Scottish monthly magazine

Scottish Field is a Scottish monthly magazine which covers traditional, leisure, and historical interests.

==History and profile==
The magazine was established by former railway booking clerk and advertising executive John MacMurtie in Glasgow in May 1903, following the model of the field sports magazine The Field in England.

In 1931 the outdoors journal was taken over by Henry Munro, then acquired in the 1960s by Sir Hugh Fraser's Universal Investments group when it came under the wing of George Outram & Co. In the 1960s the magazine achieved a 68,000 circulation.

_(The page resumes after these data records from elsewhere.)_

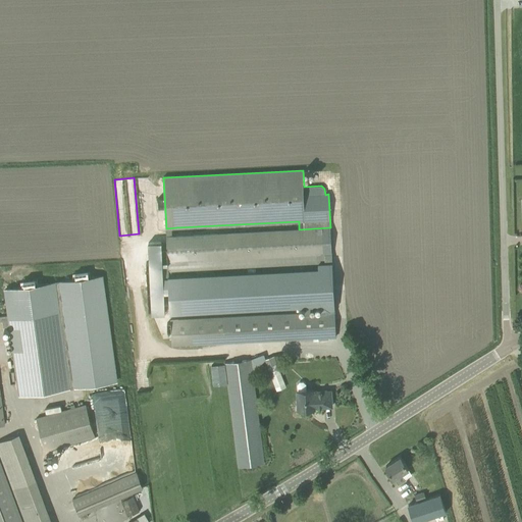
[(324,305),(325,312),(334,312),(330,227),(299,229),(166,237),(168,270),(323,262),(324,268),(169,276),(168,275),(170,313),(170,312),(324,305)]
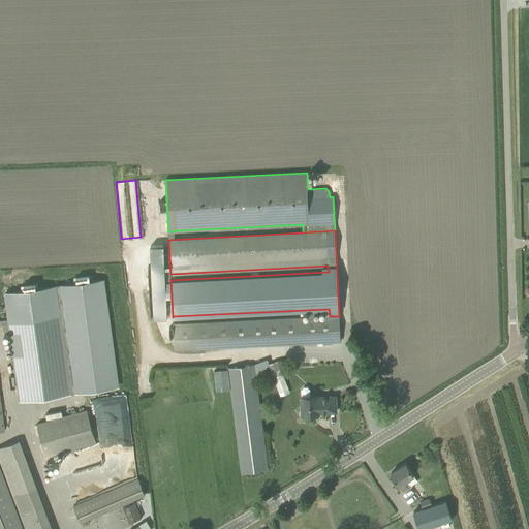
[(154,318),(167,318),(163,245),(150,246),(154,318)]
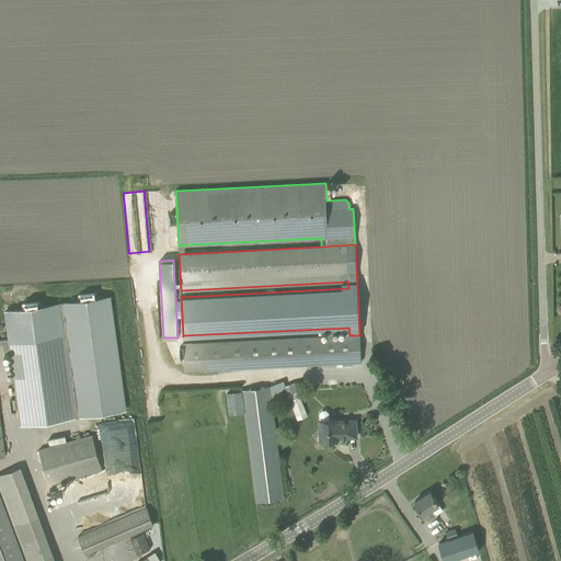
[(9,339),(0,340),(0,344),(2,345),(3,352),(10,351),(20,423),(126,409),(111,297),(4,312),(9,339)]
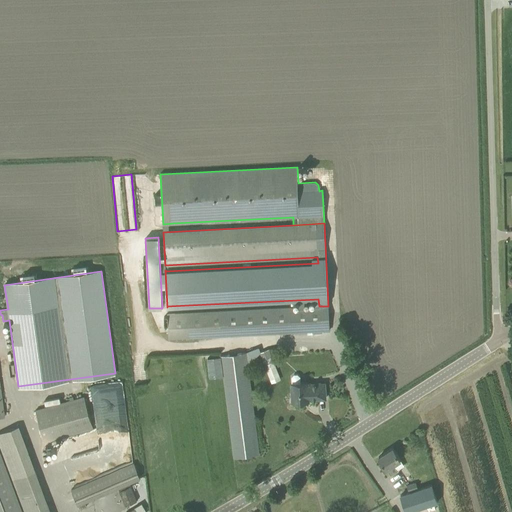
[(328,306),(319,306),(167,314),(169,338),(179,338),(330,330),(328,306)]
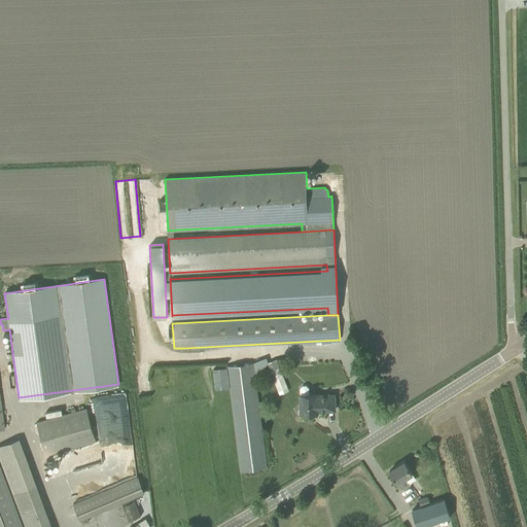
[(276,360),(268,363),(280,394),(289,391),(282,375),(276,360)]
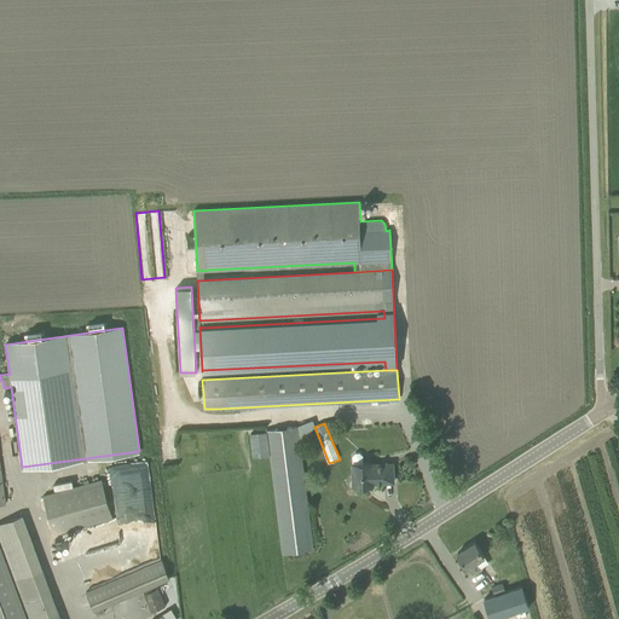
[(283,554),(313,550),(298,426),(267,431),(283,554)]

Under the editorship of Roddy Martine in 1976 the magazine was based in Edinburgh before moving to Glasgow after a management buyout. Under the editorship of Archie Mackenzie from 1994 to 2010, the magazine moved to Edinburgh, celebrated its centenary year in 2003 and in 2007 was named Consumer Magazine of the Year at the Scottish Magazine Awards. Since November 1994 Scottish Field has been owned by Howard Bennett. Its editor since 2010 is Richard Bath.

Notable contributors have included Edwin Muir, Bud Neill, Lewis Spence, Neil Gunn, David Daiches, Maurice Lindsay, George Mackay Brown and Marion Chesney, who was fashion editor.